Everybody knows the auto world has shifted. The trick is divining which brands have got the gumption to last.
Now, with President Obama's new efficiency standards requiring a fleet-wide fuel economy average of 35.5 miles per gallon, automakers have their work cut out for them.
Domestic carmakers in particular are gearing up to battle forthcoming offerings from new-to-the-U.S.Fiat, with its diminutive 55.5-mile-per-gallon Fiat 500, and Chinese newcomer BYD, maker of the staid hybrid-electric F3DM sedan.
Motor City had better get cracking. It takes four years to produce a market-ready vehicle, and a typical lifecycle for one model is seven years. While we wait to see what brands emerge victorious, Honda's mod CR-Z and Ford's "eco-boosted" Euro models point to the types of cars we can expect by 2014.

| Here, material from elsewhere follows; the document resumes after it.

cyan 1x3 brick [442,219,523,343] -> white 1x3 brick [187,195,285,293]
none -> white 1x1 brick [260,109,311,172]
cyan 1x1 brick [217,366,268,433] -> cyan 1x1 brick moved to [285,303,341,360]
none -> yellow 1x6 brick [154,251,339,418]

Just don't get your hopes up for lots of choices when it comes to plug-in cars. Automakers insist there's still much to improve about the humble combustion engine, and they plan to eek out all the improvement they can get.
Tom Plucinsky, a spokesman for BMW, says the company will bring a gasoline-powered and highly efficient X1 compact SUV to market by 2014.

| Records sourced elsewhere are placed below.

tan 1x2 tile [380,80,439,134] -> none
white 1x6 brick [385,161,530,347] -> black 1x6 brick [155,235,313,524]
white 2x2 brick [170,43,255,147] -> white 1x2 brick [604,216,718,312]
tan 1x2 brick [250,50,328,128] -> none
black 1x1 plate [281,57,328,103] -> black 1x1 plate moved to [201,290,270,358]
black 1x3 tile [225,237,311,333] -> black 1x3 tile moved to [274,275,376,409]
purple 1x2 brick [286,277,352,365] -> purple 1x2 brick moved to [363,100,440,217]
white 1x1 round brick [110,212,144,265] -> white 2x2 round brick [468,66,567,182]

"There's no breakthrough," Plucinsky says. "It's all little things that can add up. We've made big advances over the last five years or so in the efficiency of the gasoline engine, but we think that there's another 10 percent there."

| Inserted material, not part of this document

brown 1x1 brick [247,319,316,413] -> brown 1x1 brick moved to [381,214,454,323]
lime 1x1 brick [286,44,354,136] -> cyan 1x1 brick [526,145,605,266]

BMW will find that 10 percent by using smaller (read: lighter), forced-induction engines that generate more power. (Plucinsky says naturally aspirated engines will be relatively nonexistent by 2014). Ford and Mercedes have also said they'll bring 4-cylinder, turbo-charged engines to the U.S. in the next several years.
Audi has joined the light-engine surge as well, committing to building a next-generation S5 that weighs hundreds of pounds less than the current version. Audi's Bradley Stertz says advances in aluminum construction will lighten its load, making it more fuel-efficient.
At the Detroit Auto Show Chinese automakers Brilliance and BYD ("Build Your Dreams") showed cars that could eventually reach the states, perhaps branded under a different name. Geely and Chery are other Chinese automakers with ideas for expansion outside the East.
Lincoln Merrihew, senior vice president of business solutions for market research firm TNS, says he expects a China-made car to hit in five years or less.
"It'll be a mixture of capabilities and bravado that will determine who comes in under their own flag," Merrihew says.
Asia leads the green-power front. Nissan is testing battery-charging networks in Arizona, saying an unnamed electric vehicle will go on sale by late 2010. Toyota says it will sell one million gas-electric hybrids per year during the 2010s; Honda President Takeo Fukui has repeatedly said his company is most-heavily endorsing hydrogen technology.
Still, no one technology has emerged the clear winner. Sara Pines, a spokeswoman for Honda, says the company is experimenting with several possible solutions. Others say the as-yet undetermined carbon-emission standards in California will largely determine how automakers move forward.
That uncertainty has basically created a level playing field. Now it'll come down to whether the upstarts can hang with the big boys.